-- Given passage --
The term "bullwhip effect" refers to the magnification of demand fluctuations as orders move up the supply chain. Improved forecasting techniques at any one level in the supply chain cannot eliminate the bullwhip effect and may worsen it if used improperly. Information flow and coordination of orders across the supply chain offer the only hope of taming the bullwhip effect.


Many manufacturers face product demand that changes significantly on a weekly basis, forcing them to hold excessive inventory in order to maintain acceptable customer service levels. In addition, large demand fluctuations make it difficult to manage equipment, transportation, and human resources. Manufacturers often respond to variable demand by implementing progressively more sophisticated forecasting tools. Unfortunately, no forecasting tool is capable of predicting demand fluctuations like the typical scenario graphed at right.

Amazingly, when examining retail demand figures, manufacturers commonly discover that retail demand exhibits relatively low variability. The term bullwhip effect refers to the magnification of demand variability as orders move up the supply chain. Procter and Gamble executives coined the term after studying demand for Pampers disposable diapers. As might be expected, babies consume diapers at a steady and predictable rate, and retail sales are quite uniform. Procter and Gamble observed however, that distributor orders to the factory fluctuated far more than underlying retail demand. P & G orders to materials suppliers fluctuated even more.

-- Exercise data --

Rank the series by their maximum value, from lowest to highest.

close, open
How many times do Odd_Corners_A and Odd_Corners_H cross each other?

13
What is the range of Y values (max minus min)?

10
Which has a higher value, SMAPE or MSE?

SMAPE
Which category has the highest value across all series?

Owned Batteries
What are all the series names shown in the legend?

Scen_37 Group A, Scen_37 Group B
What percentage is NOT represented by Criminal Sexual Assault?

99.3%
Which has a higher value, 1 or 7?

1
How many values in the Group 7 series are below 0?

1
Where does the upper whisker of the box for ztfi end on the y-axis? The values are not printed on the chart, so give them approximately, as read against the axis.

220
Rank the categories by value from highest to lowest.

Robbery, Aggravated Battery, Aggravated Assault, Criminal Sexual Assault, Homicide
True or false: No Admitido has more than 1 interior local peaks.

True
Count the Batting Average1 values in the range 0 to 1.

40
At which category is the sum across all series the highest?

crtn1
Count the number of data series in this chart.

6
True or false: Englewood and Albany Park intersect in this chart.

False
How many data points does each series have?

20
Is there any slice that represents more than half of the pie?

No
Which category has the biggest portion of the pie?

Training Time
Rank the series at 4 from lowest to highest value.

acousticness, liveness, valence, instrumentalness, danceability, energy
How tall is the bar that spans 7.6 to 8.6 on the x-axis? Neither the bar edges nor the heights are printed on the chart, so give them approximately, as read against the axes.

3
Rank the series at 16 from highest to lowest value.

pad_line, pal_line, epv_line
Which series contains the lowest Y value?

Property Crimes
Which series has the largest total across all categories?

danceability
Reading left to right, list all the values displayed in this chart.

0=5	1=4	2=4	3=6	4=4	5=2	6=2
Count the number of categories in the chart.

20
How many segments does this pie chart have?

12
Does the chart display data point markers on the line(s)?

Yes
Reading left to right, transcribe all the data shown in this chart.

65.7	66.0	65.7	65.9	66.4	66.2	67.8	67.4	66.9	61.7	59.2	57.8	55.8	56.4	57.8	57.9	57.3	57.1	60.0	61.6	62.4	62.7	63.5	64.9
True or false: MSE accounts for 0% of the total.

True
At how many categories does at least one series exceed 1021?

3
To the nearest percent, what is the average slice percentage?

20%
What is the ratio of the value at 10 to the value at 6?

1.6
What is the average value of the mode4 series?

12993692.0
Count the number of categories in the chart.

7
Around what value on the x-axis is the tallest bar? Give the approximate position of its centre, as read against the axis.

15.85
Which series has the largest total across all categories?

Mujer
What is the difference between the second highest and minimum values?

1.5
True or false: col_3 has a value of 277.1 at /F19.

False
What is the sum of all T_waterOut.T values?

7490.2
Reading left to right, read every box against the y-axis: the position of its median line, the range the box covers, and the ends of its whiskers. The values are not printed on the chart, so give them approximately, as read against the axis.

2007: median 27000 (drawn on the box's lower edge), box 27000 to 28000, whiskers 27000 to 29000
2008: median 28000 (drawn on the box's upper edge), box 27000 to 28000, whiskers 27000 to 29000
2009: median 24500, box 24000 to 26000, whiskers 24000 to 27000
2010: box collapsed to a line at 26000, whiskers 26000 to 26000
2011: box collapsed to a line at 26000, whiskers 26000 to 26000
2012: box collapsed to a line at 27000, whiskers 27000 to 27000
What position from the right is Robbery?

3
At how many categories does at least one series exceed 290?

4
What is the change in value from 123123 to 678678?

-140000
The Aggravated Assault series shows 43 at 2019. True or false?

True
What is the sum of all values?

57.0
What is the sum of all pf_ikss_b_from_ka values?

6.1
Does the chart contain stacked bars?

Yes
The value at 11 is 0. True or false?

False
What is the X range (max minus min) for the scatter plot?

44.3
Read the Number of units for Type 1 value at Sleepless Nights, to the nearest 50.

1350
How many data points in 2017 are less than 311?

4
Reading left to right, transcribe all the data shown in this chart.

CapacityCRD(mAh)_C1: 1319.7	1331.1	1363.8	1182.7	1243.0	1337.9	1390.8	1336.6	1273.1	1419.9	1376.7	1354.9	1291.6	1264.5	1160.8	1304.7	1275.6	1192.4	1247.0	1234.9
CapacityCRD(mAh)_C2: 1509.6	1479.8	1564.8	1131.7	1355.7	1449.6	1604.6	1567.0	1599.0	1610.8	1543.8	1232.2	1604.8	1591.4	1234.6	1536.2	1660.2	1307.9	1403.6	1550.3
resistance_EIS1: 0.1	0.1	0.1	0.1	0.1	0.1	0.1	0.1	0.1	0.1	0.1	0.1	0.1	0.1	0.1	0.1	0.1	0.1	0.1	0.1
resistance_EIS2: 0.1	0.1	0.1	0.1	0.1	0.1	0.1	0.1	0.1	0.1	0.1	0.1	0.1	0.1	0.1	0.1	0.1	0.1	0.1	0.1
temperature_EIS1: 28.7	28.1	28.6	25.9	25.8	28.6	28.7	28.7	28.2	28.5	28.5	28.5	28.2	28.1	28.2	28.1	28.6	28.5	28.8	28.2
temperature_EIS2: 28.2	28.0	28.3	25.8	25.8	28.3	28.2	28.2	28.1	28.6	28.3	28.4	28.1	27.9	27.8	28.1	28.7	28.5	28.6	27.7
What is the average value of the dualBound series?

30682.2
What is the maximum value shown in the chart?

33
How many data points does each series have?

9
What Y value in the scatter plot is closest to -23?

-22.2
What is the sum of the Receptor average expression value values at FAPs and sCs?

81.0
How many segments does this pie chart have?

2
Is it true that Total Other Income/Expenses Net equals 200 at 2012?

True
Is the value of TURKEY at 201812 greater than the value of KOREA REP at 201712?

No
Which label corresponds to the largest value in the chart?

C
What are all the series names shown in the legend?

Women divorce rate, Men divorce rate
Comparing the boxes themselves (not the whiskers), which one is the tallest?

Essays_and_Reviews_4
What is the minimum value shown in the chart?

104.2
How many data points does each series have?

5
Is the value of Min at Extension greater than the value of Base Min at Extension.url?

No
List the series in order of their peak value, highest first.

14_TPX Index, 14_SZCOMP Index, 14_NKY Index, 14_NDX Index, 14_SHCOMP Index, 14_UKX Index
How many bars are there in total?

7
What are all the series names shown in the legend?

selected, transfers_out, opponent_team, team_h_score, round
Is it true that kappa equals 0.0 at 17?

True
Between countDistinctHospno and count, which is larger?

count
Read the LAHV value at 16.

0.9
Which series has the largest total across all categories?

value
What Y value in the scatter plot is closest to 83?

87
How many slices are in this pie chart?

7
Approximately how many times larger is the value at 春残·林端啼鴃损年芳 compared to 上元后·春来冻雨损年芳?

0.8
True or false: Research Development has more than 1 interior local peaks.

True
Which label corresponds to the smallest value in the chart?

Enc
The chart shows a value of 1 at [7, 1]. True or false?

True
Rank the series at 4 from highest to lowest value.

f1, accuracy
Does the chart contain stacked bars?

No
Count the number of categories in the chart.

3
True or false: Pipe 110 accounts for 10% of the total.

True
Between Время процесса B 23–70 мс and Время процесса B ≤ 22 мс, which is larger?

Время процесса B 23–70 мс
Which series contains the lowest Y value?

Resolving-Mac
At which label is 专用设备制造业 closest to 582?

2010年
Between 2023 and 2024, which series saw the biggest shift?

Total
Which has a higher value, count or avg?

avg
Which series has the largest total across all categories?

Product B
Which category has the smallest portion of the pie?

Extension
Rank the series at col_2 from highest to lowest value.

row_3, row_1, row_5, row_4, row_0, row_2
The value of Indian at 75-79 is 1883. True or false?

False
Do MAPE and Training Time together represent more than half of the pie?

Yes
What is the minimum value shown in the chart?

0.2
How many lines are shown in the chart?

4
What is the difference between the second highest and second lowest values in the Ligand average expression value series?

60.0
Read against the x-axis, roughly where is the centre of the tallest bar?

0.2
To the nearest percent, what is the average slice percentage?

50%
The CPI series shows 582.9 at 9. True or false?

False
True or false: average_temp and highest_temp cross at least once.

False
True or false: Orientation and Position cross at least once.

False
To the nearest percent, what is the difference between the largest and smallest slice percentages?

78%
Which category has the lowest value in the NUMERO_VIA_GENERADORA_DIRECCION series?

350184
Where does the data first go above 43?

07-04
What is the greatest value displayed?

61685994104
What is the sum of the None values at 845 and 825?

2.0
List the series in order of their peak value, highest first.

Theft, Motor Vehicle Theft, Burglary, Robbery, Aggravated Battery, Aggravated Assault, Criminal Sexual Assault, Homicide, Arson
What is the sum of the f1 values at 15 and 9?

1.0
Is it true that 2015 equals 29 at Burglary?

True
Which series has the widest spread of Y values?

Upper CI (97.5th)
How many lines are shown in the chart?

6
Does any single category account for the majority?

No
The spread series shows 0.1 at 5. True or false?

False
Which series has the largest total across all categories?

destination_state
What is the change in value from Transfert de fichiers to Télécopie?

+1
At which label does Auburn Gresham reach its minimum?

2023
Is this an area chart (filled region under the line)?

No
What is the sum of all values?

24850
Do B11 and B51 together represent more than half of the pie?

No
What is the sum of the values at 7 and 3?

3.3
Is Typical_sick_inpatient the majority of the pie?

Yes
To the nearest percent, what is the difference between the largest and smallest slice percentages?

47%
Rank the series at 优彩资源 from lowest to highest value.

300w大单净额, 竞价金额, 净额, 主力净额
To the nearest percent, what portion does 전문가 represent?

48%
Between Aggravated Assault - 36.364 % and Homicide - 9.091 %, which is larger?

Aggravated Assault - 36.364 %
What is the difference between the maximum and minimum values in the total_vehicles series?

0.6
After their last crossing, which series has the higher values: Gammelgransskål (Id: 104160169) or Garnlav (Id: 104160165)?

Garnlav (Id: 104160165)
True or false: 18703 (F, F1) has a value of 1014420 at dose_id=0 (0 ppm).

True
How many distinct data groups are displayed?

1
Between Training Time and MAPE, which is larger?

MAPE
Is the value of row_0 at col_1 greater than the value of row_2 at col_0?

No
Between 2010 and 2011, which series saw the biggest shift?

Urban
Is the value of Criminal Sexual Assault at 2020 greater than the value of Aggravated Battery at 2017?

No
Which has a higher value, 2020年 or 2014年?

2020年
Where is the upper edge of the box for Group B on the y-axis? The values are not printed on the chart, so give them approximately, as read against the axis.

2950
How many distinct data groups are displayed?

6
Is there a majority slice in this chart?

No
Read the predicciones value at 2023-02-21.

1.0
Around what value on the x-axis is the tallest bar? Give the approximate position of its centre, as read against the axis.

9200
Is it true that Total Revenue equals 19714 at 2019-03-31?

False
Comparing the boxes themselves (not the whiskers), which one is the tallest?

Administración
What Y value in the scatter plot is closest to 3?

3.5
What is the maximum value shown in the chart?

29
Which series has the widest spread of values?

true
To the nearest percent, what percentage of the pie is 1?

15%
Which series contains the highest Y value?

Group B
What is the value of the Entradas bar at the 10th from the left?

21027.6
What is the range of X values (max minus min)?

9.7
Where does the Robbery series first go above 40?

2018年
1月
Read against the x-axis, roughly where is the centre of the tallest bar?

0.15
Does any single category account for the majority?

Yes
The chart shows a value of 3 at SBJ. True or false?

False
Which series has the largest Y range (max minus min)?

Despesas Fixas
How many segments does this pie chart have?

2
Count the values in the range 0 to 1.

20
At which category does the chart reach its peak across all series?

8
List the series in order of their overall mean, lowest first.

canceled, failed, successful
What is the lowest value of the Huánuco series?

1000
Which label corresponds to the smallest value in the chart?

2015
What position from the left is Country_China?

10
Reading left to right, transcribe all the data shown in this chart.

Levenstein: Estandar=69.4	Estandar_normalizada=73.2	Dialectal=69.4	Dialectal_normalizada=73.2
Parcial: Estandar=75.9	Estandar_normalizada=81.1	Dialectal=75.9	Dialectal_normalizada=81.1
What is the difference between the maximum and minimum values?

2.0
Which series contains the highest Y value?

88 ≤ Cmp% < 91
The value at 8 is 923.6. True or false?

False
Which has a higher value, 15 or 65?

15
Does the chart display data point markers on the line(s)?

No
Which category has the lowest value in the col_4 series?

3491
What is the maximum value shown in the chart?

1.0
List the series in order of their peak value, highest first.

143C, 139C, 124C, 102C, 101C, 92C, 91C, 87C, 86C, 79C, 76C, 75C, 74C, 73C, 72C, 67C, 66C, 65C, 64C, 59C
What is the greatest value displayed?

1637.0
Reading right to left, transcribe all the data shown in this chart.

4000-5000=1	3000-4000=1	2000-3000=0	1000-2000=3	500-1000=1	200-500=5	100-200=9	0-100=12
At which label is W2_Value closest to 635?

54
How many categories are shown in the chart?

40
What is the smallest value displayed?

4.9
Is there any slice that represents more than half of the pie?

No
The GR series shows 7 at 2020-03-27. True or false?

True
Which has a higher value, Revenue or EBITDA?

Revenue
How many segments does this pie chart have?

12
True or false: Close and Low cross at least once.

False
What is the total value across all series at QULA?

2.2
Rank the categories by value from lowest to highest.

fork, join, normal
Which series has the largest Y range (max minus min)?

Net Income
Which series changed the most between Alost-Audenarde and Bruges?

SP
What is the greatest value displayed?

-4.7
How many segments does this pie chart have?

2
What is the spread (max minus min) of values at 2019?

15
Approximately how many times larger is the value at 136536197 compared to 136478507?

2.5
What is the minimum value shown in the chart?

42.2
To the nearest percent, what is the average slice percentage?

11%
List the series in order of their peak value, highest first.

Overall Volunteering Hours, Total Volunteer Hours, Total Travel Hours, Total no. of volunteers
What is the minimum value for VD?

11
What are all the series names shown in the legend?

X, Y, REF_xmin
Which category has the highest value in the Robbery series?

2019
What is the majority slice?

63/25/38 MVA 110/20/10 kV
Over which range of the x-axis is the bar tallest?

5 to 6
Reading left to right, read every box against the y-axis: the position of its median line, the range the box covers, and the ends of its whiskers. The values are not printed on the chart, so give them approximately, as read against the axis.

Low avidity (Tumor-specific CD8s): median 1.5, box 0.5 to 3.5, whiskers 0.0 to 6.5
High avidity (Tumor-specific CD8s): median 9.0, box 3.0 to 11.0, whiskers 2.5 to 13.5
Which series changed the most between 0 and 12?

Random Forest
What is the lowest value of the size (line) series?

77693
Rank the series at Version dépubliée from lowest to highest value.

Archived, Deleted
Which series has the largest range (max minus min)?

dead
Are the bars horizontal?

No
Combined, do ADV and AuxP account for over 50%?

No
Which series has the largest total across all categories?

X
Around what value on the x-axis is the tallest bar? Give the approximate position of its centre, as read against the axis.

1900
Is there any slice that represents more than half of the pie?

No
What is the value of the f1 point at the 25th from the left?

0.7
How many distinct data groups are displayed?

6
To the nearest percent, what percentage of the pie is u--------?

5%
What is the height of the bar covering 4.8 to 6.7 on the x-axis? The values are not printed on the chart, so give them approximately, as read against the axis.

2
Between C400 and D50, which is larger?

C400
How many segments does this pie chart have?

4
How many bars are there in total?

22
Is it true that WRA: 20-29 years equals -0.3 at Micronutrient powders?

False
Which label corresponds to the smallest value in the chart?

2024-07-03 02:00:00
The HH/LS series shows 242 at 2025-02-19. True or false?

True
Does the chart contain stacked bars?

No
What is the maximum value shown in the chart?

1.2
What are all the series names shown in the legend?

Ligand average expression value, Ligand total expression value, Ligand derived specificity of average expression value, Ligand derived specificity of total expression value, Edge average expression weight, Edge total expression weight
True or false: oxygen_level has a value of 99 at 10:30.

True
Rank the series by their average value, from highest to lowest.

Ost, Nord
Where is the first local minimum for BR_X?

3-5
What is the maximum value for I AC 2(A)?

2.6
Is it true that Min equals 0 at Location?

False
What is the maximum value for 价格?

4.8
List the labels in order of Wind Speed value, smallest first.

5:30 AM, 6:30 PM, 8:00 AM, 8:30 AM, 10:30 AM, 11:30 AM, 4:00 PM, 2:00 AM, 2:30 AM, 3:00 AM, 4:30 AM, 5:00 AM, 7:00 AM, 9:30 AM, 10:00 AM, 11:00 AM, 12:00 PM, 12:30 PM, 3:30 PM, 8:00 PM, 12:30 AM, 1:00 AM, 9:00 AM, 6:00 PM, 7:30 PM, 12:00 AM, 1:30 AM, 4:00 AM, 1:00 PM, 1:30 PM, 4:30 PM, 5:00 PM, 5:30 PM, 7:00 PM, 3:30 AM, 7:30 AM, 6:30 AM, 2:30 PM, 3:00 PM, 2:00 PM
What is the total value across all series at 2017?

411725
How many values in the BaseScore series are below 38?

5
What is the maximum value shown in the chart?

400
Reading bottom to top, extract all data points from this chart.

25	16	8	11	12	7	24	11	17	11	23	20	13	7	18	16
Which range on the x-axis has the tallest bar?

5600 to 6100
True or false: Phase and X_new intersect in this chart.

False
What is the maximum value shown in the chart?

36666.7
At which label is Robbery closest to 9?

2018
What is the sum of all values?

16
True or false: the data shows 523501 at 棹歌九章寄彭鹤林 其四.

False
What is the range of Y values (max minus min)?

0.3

-- Work request --
List every resource that, according to the bullwhip effect passage, large demand fluctuations make difficult to manage. The items are separate material, unrelated to the bullwhip effect passage.

-- Exercise answer --
Equipment, transportation, and human resources.